══ EXERCISE INPUT
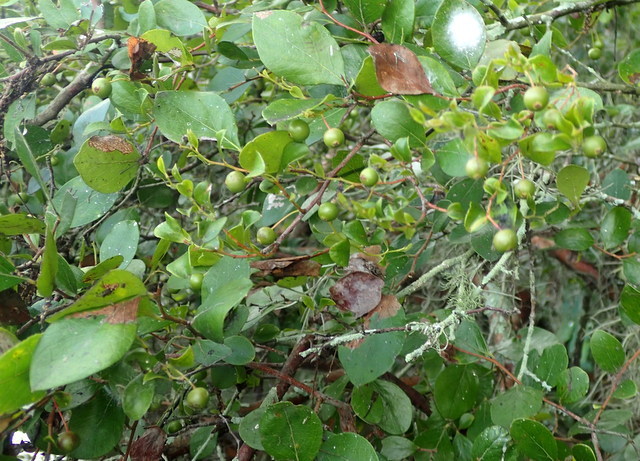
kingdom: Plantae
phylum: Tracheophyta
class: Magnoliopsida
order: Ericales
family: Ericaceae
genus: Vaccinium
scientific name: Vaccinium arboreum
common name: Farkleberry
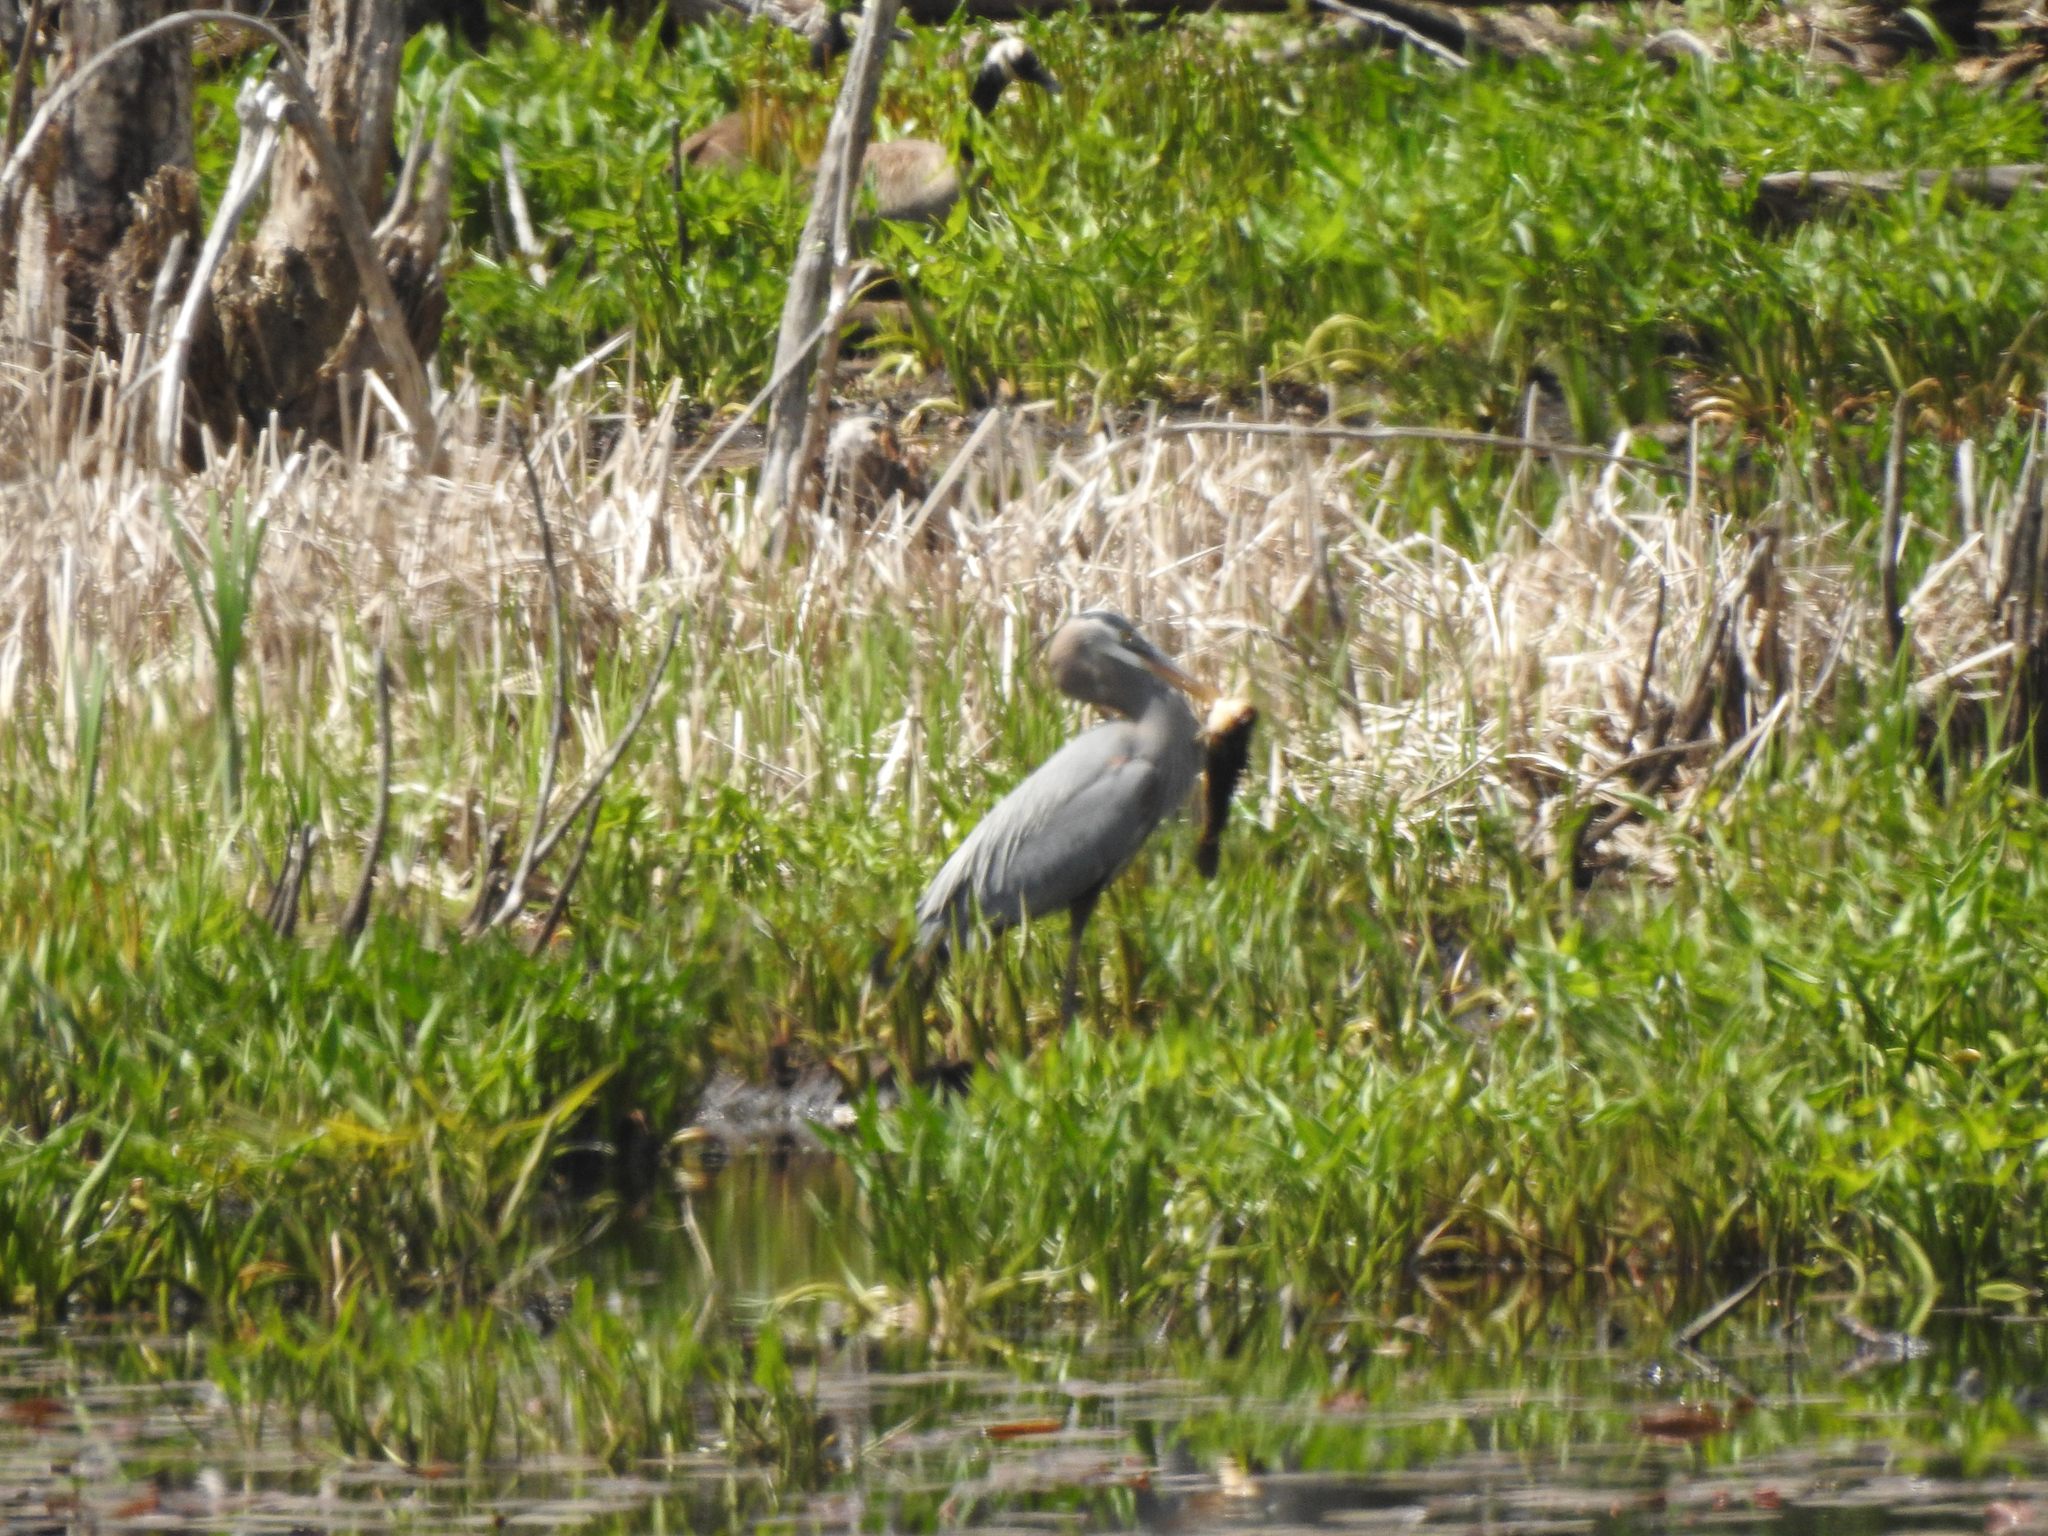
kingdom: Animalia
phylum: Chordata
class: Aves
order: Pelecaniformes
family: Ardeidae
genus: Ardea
════
• **GIVEN REQUEST**: Repeat every line of the entries above word for word, leaving out the pictures.

• **EXERCISE RESPONSE**:
kingdom: Plantae
phylum: Tracheophyta
class: Magnoliopsida
order: Ericales
family: Ericaceae
genus: Vaccinium
scientific name: Vaccinium arboreum
common name: Farkleberry
kingdom: Animalia
phylum: Chordata
class: Aves
order: Pelecaniformes
family: Ardeidae
genus: Ardea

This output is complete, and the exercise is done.